### INFORMATION ###

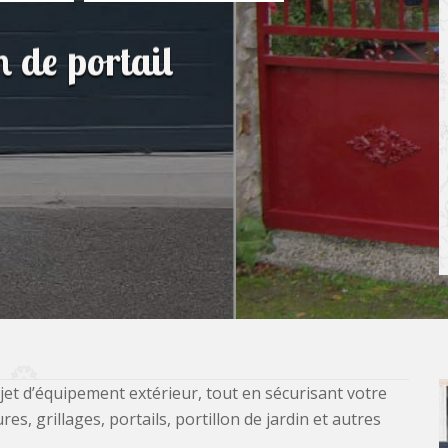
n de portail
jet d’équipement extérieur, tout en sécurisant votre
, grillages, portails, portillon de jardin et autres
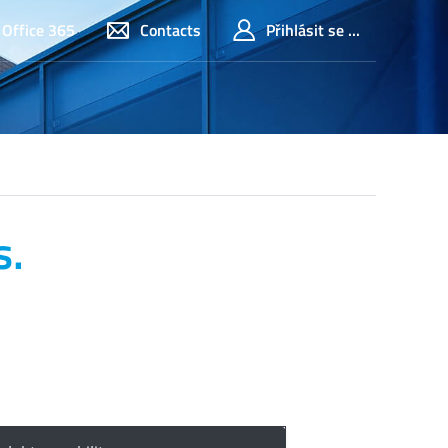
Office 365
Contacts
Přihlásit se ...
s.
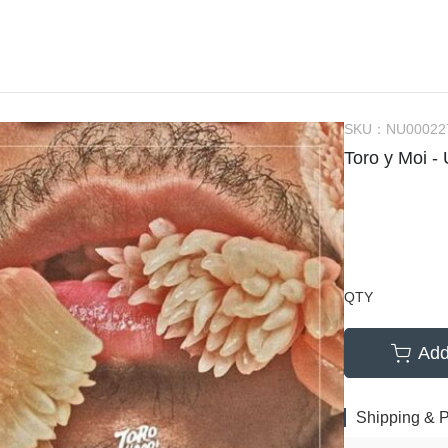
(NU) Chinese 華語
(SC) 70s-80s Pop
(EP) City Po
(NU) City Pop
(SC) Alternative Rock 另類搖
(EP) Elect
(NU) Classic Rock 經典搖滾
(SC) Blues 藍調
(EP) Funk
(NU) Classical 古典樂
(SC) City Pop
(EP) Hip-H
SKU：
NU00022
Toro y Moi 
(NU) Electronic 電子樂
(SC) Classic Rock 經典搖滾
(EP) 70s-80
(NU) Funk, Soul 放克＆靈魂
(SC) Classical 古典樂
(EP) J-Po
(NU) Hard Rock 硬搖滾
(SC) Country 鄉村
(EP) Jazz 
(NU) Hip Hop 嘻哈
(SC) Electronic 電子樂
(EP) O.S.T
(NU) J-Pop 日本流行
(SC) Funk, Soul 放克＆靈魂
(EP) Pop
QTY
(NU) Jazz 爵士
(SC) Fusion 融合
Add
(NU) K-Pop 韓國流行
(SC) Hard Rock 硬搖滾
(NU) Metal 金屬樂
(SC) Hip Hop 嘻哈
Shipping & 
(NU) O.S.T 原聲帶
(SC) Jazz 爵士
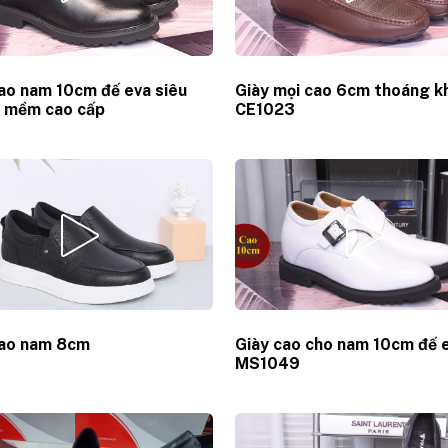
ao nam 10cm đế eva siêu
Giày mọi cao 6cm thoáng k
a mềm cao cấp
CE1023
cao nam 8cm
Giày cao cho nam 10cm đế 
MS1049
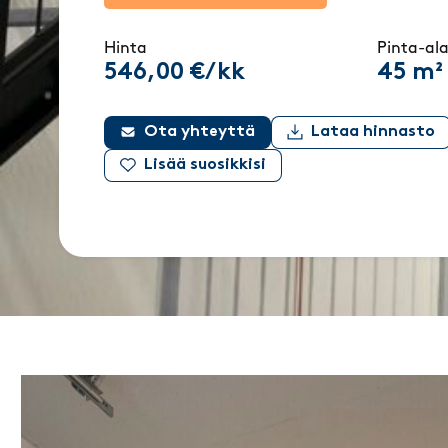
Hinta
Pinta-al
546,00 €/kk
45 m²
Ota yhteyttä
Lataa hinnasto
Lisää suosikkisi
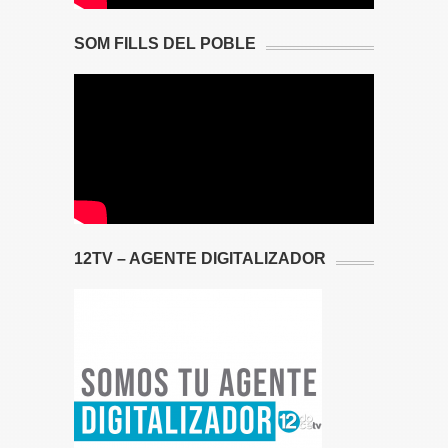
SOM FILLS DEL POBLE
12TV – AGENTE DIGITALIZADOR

###

YOUR TASK -
Please copy the text of every row above line for line, keeping each character unchanged, and leave the pictures out of your answer.

SOLUTION TO THE EXERCISE -
n de portail
jet d’équipement extérieur, tout en sécurisant votre
, grillages, portails, portillon de jardin et autres
Office 365
Contacts
Přihlásit se ...
s.
(NU) Chinese 華語
(SC) 70s-80s Pop
(EP) City Po
(NU) City Pop
(SC) Alternative Rock 另類搖
(EP) Elect
(NU) Classic Rock 經典搖滾
(SC) Blues 藍調
(EP) Funk
(NU) Classical 古典樂
(SC) City Pop
(EP) Hip-H
SKU：
NU00022
Toro y Moi 
(NU) Electronic 電子樂
(SC) Classic Rock 經典搖滾
(EP) 70s-80
(NU) Funk, Soul 放克＆靈魂
(SC) Classical 古典樂
(EP) J-Po
(NU) Hard Rock 硬搖滾
(SC) Country 鄉村
(EP) Jazz 
(NU) Hip Hop 嘻哈
(SC) Electronic 電子樂
(EP) O.S.T
(NU) J-Pop 日本流行
(SC) Funk, Soul 放克＆靈魂
(EP) Pop
QTY
(NU) Jazz 爵士
(SC) Fusion 融合
Add
(NU) K-Pop 韓國流行
(SC) Hard Rock 硬搖滾
(NU) Metal 金屬樂
(SC) Hip Hop 嘻哈
Shipping & 
(NU) O.S.T 原聲帶
(SC) Jazz 爵士
ao nam 10cm đế eva siêu
Giày mọi cao 6cm thoáng k
a mềm cao cấp
CE1023
cao nam 8cm
Giày cao cho nam 10cm đế 
MS1049
Hinta
Pinta-al
546,00 €/kk
45 m²
Ota yhteyttä
Lataa hinnasto
Lisää suosikkisi
SOM FILLS DEL POBLE
12TV – AGENTE DIGITALIZADOR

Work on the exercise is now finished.